Westcoast Black Theatre Troupe's take on this tragic story by James Baldwin is about how human connection can be just as powerful as prejudice and poverty.
James Baldwin’s “The Amen Corner” is now holding services on the Westcoast Black Theatre Troupe stage. The action unfolds in an African-American storefront church in the Harlem of 1954.
The denomination isn’t specified. It’s clearly a fundamentalist congregation, though not rigidly so. They don’t hold to Paul’s prohibition that “Women should remain silent in the churches.” The pastor is a woman — Sister Margaret Alexander (Syreeta Banks). But the church does insist that: “An elder must be blameless.” This doctrinal point becomes a thorn in her side.
Margaret is the spiritual rock of her fellowship. Her judgment comes down hard as a rock. She calls out wayward believers — and they clearly chafe when she points the finger. She scolds Brother Boxer (Patric Robinson) for driving a liquor truck, and counsels a young mother (Khadija Sallet) to leave her non-believing husband. You soon discover that Margaret once practiced what she preaches.
Years ago, Margaret dumped her backsliding husband, Luke (Joel P. King), a trombonist who preferred jazz clubs to churches. She replaced her earthly love with the love of Jesus, and started the church. It’s been under her control ever since. The problem is: Margaret told the congregation that her husband left her. But the truth comes out. Luke returns like the prodigal son, and he’s dying of TB. Their 18-year-old son, David (Brian L. Boyd), has suppressed his dreams of following his father’s footsteps as a secular musician. Luke’s presence rekindles those dreams. He also lights a fire in the ambitious members of the congregation when they find out who dumped whom. Margaret’s not blameless after all. It’s the perfect excuse to kick her out, and put a new spiritual leader in charge.
Baldwin deftly captures the subculture of Harlem’s storefront churches. (He knew what he was talking about. He was the son of a preacher man who ran one. His act of teenage rebellion was to start his own storefront church when he was 14 years old.)
Director Chuck Smith creates a conversational, in-the-moment feel from Baldwin’s literary text. This is a warts-and-all glimpse of a slice of Christianity — not an attack, but not a commercial, either. Smith captures the infighting, but also the love. Elaine Mayo underscores the drama with excellent music direction. The production organically intersperses the action with hymns and spirituals. Some are part of Baldwin’s script; others are added for this production.

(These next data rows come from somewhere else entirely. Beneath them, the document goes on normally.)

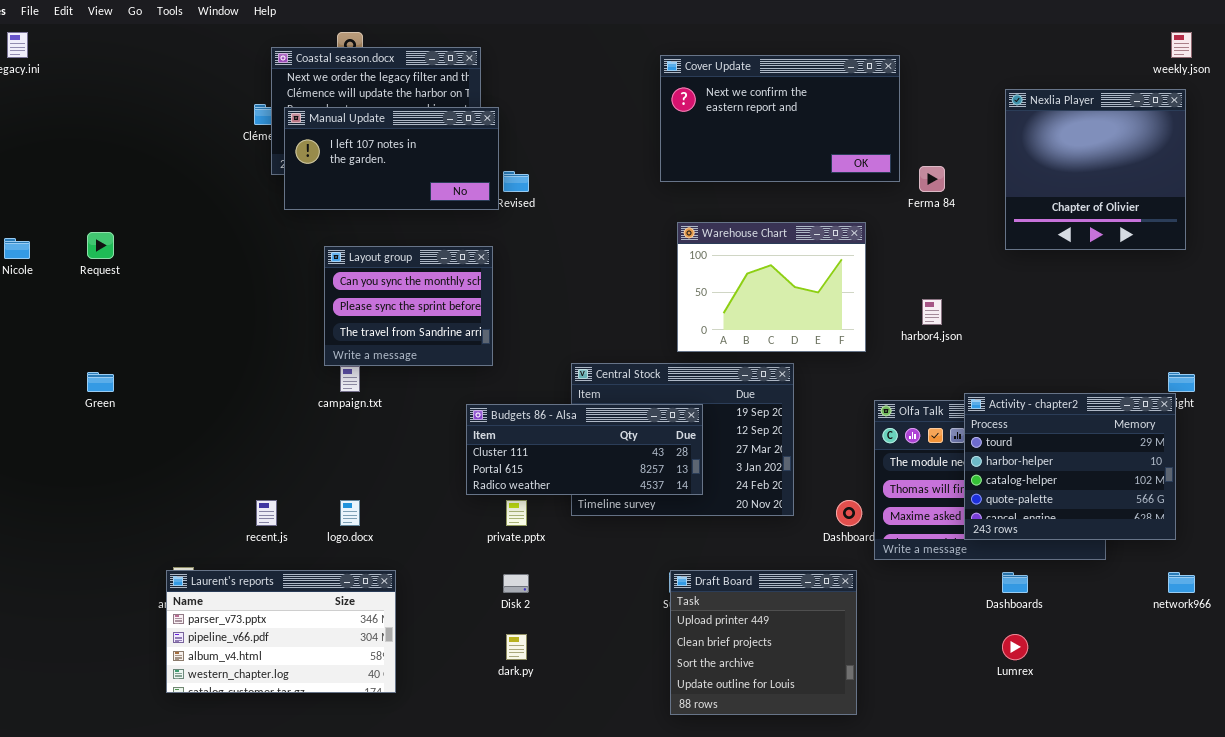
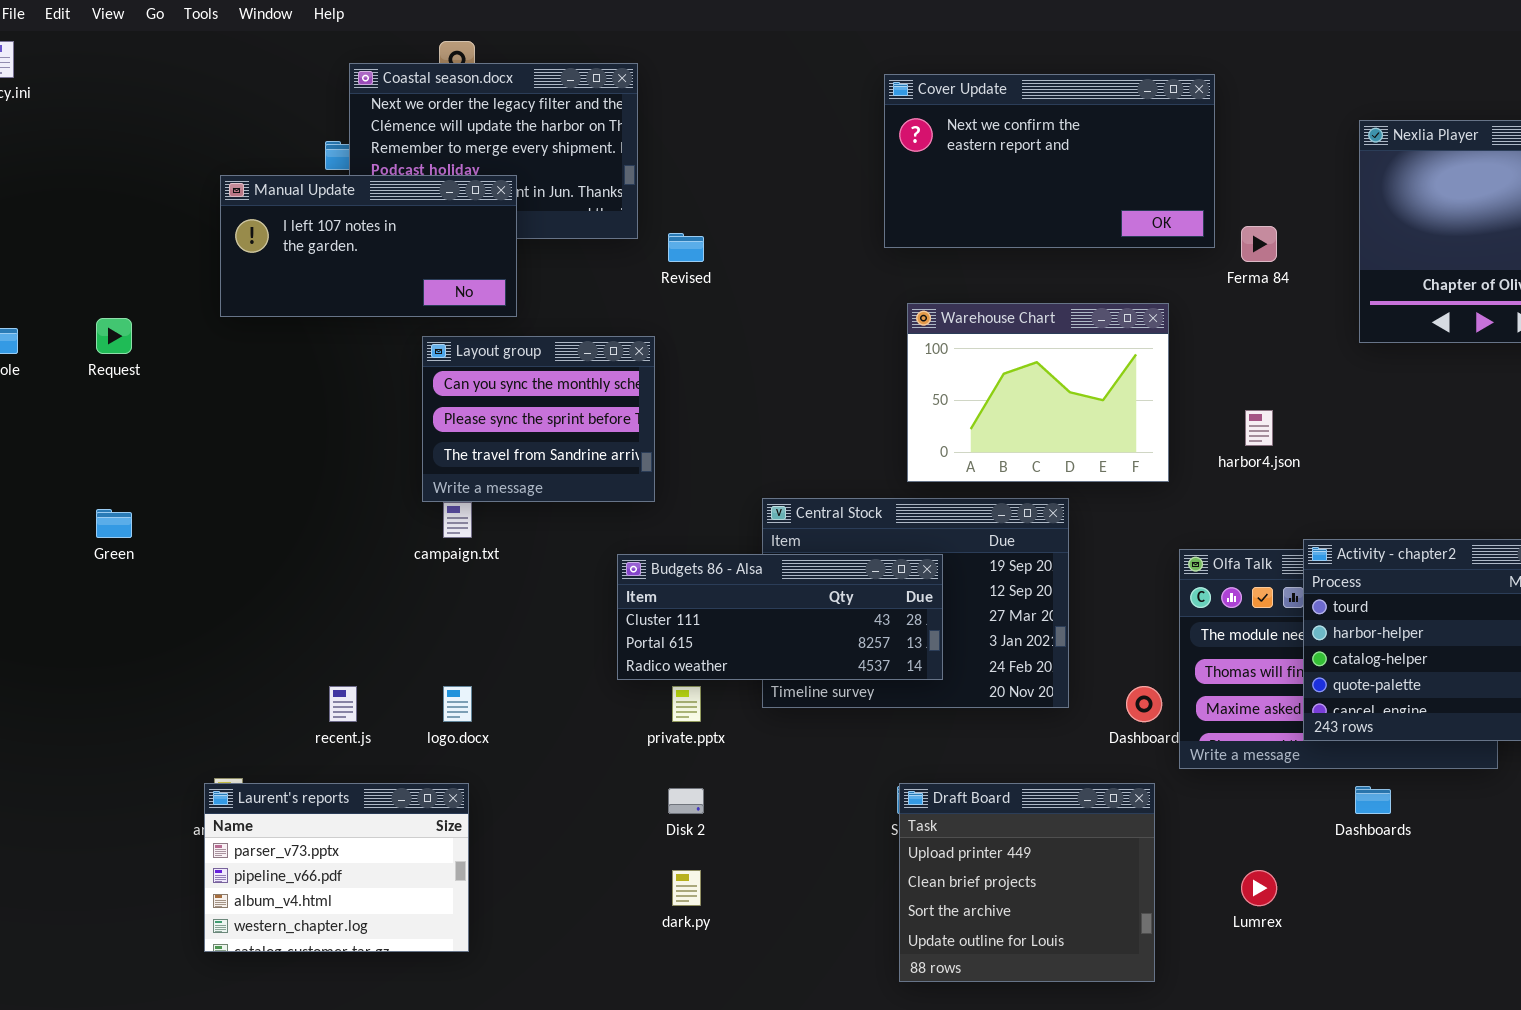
Manual Update: [284,107,499,210] -> [220,175,517,317], moved
Laurent's reports: [166,570,396,693] -> [204,783,469,952], resized
Lumrex: [1002,634,1028,660] -> [1241,870,1277,906], moved

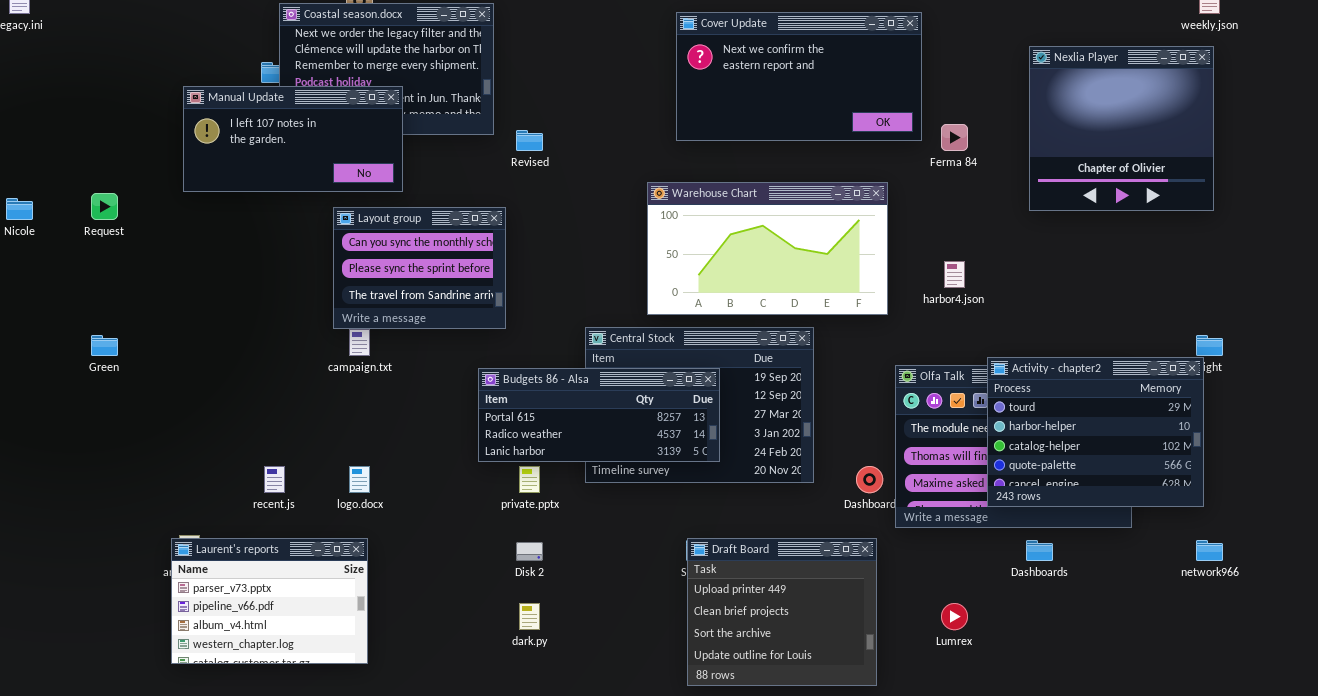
Warehouse Chart: [907,303,1169,482] -> [647,182,888,315], resized
Budgets 86 - Alsa: [617,554,943,680] -> [478,368,720,462], scrolled down 1 row

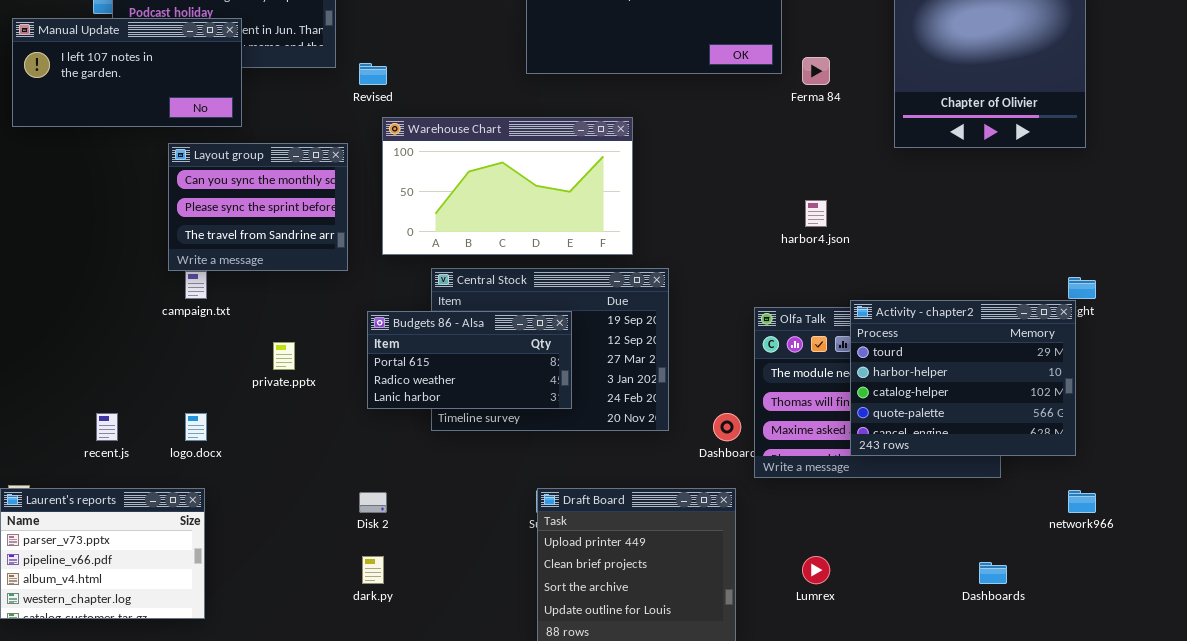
Warehouse Chart: [647,182,888,315] -> [382,117,633,255], moved
Budgets 86 - Alsa: [478,368,720,462] -> [367,311,572,409], resized
private.pptx: [519,466,540,493] -> [273,342,295,370], moved
Dashboards: [1026,540,1053,561] -> [979,562,1007,584], moved

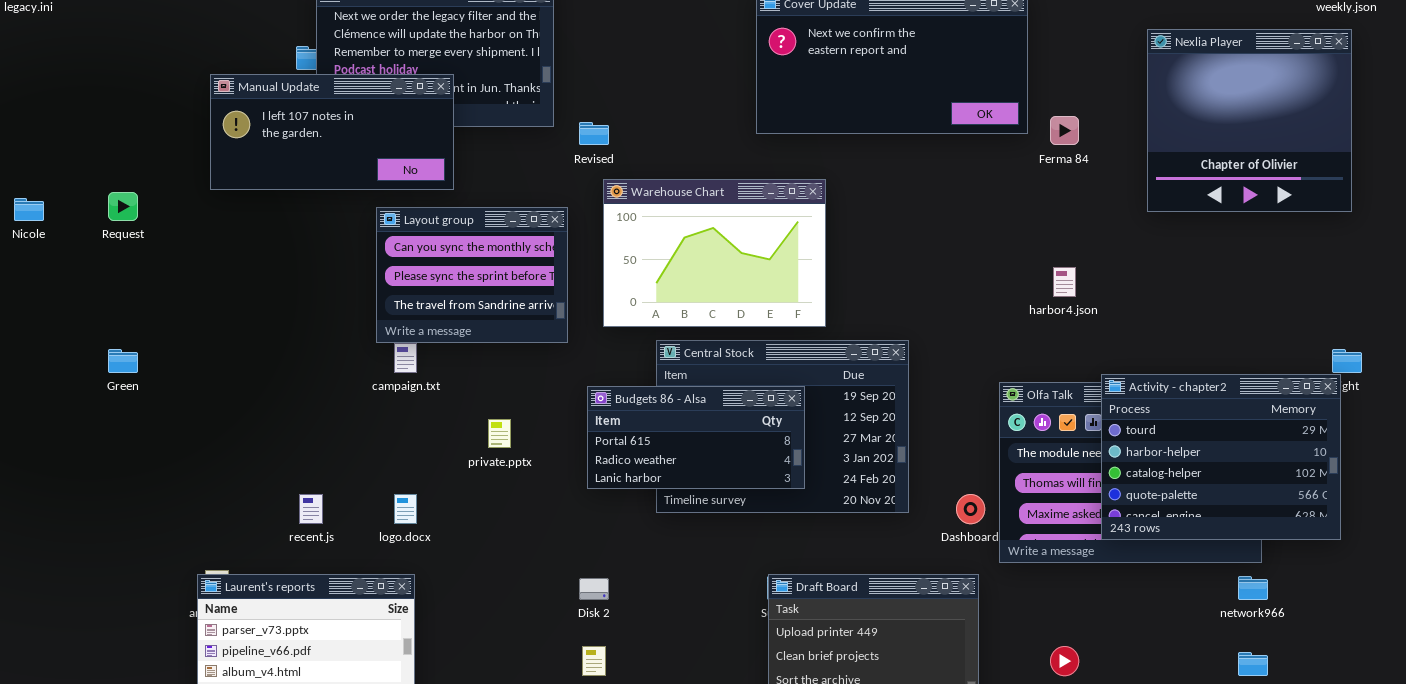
Warehouse Chart: [382,117,633,255] -> [603,179,826,327], resized
network966: [1068,490,1096,513] -> [1238,576,1268,600], moved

Banks’s Sister Margaret is a force of nature. She’s charismatic, and fills up the space of the tiny church with her larger-than-life presence. You can see how she got it started in the first place — and why a rebellion is brewing. This "Amen Corner" has four elders. Margaret has one in her corner — Sister Odessa (Yve Lyles), who happens to be her earthly sister. Three elders oppose her. Sister Moore (Sieglinda Fox) is Sister Margaret’s would-be replacement. Like Dana Carvey’s “Church Lady,” she wraps up pellets of poison in words of Christian love. Fox delivers a righteous performance. Moore has two elders on her side — Brother Boxer and his wife, (Ariel Blue). Robinson and Blue are excellent as this sycophantic couple. Boyd is affecting as David (who feels like a stand-in for Baldwin). His coming-of-age story means leaving the church. Khadija Sallet is also heartbreaking as a young mother who receives no miracle for her sick baby.
This church is a bubble of human connection in a sea of prejudice, indifference and poverty. Kudos to Michael Alan Stein for his lived-in mid-'50s costumes and Michael Newton Brown for his down-at-the-heels set. They create the perfect, wordless context for what this small storefront church means to the people who go there.
The play is a tragedy. For Margaret, it’s the tragedy of losing the church she built with her blood, sweat and tears. For the church, it’s the tragedy of losing this remarkable woman in a blind rush to judgment.
You root for reconciliation. It doesn’t happen.
Luke declares his undying love for Margaret on his deathbed. She realizes she never stopped loving him. She also realizes that loving the Lord shouldn’t mean hating your all-too-human brothers and sisters.
“To love the Lord is to love all His children — all of them, everyone! — and suffer with them and rejoice with them and never count the cost!’’
Amen. It’s a beautiful revelation. But it comes too late.